SHANGHAI — That whopping $4 billion write-down Jaguar Land Rover announced this month stunned investors and plunged the U.K. automaker into a financial crisis. JLR's owner, Tata Motors of India, says it must raise $1 billion within 14 months to replace maturing bonds and maintain its investment program.
The reduction in book value of JLR's vehicles and plants came on top of a $354 million quarterly loss reported this month. The company is also cutting 4,500 jobs, or about 10 percent of its work force, in response to declining sales.
What's behind the trouble at an automaker that not long ago was being lauded for its decade of success since being acquired by Tata from Ford?
The trauma associated with Brexit is one factor, as well as collapsing diesel demand in Europe. But superseding everything has been the surprising extent of JLR's problems in China.
The company blames its latest quarterly loss largely on "challenging market conditions in China," which include a rare decline in industrywide sales and the China-U.S. trade dispute.
But those challenges are only part of the problem. What has rattled JLR's fortunes in China most are persistent woes with reliability and dependability.
New-vehicle sales in China last year fell for the first time in the past 28 years. But the luxury market continued to grow, with sales rising 8 percent to top 2.8 million.
Germany's Big 3 — Audi, Mercedes-Benz and BMW — as well as Cadillac, Lexus and Volvo posted impressive sales growth in China last year.
Also, JLR has never shipped vehicles from the U.S. to China. So it is a stretch to say the trade tensions between the two countries have significantly affected the company's local sales.
What's really behind the 22 percent slide — to 115,000 — in JLR's China deliveries last year is lax control of product quality.

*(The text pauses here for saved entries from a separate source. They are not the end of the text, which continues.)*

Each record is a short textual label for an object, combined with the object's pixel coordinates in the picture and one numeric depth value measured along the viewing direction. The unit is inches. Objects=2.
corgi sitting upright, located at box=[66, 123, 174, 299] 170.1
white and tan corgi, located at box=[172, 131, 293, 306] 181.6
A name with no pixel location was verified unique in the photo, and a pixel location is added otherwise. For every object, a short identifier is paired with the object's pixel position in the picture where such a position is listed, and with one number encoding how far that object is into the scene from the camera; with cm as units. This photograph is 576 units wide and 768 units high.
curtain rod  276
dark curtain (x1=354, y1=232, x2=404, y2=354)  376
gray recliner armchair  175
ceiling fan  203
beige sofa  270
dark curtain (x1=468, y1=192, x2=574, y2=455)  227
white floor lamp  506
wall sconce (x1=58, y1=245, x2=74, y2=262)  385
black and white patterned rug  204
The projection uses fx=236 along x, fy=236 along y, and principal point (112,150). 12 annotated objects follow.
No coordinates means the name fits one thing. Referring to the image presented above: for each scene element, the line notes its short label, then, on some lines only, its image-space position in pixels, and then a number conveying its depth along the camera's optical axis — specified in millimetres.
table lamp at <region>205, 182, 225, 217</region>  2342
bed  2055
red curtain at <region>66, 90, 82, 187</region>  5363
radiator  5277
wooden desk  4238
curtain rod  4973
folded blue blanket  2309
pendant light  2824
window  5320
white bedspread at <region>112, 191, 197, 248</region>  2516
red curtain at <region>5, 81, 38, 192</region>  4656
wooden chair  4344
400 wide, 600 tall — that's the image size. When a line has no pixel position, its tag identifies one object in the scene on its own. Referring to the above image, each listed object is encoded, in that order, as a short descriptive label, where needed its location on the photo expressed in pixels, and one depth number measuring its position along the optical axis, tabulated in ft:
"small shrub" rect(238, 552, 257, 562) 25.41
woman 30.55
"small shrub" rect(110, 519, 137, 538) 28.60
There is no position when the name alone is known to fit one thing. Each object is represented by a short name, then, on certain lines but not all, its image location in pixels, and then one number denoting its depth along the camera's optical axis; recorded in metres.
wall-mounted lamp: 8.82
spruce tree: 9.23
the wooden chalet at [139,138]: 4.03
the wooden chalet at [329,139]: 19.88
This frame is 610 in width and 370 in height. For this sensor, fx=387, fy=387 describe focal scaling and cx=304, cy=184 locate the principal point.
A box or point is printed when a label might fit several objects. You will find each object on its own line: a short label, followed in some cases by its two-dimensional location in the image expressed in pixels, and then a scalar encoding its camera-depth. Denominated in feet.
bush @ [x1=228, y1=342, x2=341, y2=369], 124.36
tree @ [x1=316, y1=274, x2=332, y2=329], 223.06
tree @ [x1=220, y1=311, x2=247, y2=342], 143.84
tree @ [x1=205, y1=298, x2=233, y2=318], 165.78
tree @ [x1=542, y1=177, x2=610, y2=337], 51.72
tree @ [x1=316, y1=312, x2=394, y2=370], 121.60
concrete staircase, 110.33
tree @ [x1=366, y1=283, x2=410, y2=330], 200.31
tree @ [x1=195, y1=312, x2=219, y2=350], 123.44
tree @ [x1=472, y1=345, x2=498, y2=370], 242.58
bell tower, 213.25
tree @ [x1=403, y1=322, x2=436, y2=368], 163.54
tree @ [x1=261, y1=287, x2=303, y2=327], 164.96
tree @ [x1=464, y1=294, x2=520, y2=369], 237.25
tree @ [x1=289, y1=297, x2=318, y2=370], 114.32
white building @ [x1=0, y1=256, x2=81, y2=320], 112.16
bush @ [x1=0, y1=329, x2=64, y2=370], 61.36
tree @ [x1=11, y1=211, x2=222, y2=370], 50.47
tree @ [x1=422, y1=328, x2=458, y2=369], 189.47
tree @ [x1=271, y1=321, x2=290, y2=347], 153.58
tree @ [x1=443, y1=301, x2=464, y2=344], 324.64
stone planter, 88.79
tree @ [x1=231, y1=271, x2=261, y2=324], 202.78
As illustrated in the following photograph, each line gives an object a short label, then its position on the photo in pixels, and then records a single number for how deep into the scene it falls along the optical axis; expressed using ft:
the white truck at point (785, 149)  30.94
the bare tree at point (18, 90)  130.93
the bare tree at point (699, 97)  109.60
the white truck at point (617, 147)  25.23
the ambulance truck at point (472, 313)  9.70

Weak product quality has been a problem with JLR dating to when the company was owned by Ford Motor Co.
The problem has lingered since Tata Motors acquired the famed brands in 2008.
In 2014, JLR started production at a joint venture with Chery Automobile Co. in the east China city of Changshu. From 2015 to 2017, five locally assembled products — the Land Rover Evoque and Discovery and the Jaguar XFL, XEL and E-Pace — were launched.
Local production allowed JLR to modify vehicle interiors and exteriors to local tastes. It also enabled buyers to avoid the 25 percent tariff that Chinese customs levied on imported vehicles back then.
As a result, JLR's China sales surged to 146,399 in 2017 from 92,474 in 2015.
But because the company never effectively addressed product quality, the number of defects reported by owners increased in tandem.
In China, as well as in the U.S., both brands routinely rank well below the industry average for new and 3-year-old vehicle quality and dependability, based on owner surveys by J.D. Power and Associates.
In 2017 alone, JLR carried out 13 recalls in China for defects with components including engines, instrument panels, airbags and batteries. The recalls covered some 106,000 vehicles, which was equivalent to more than 70 percent of its local sales during the year.
Since August, Jaguar and Land Rover owners have regularly protested in front of JLR's China headquarters in Shanghai to bring attention to widespread quality problems they allege with their vehicles.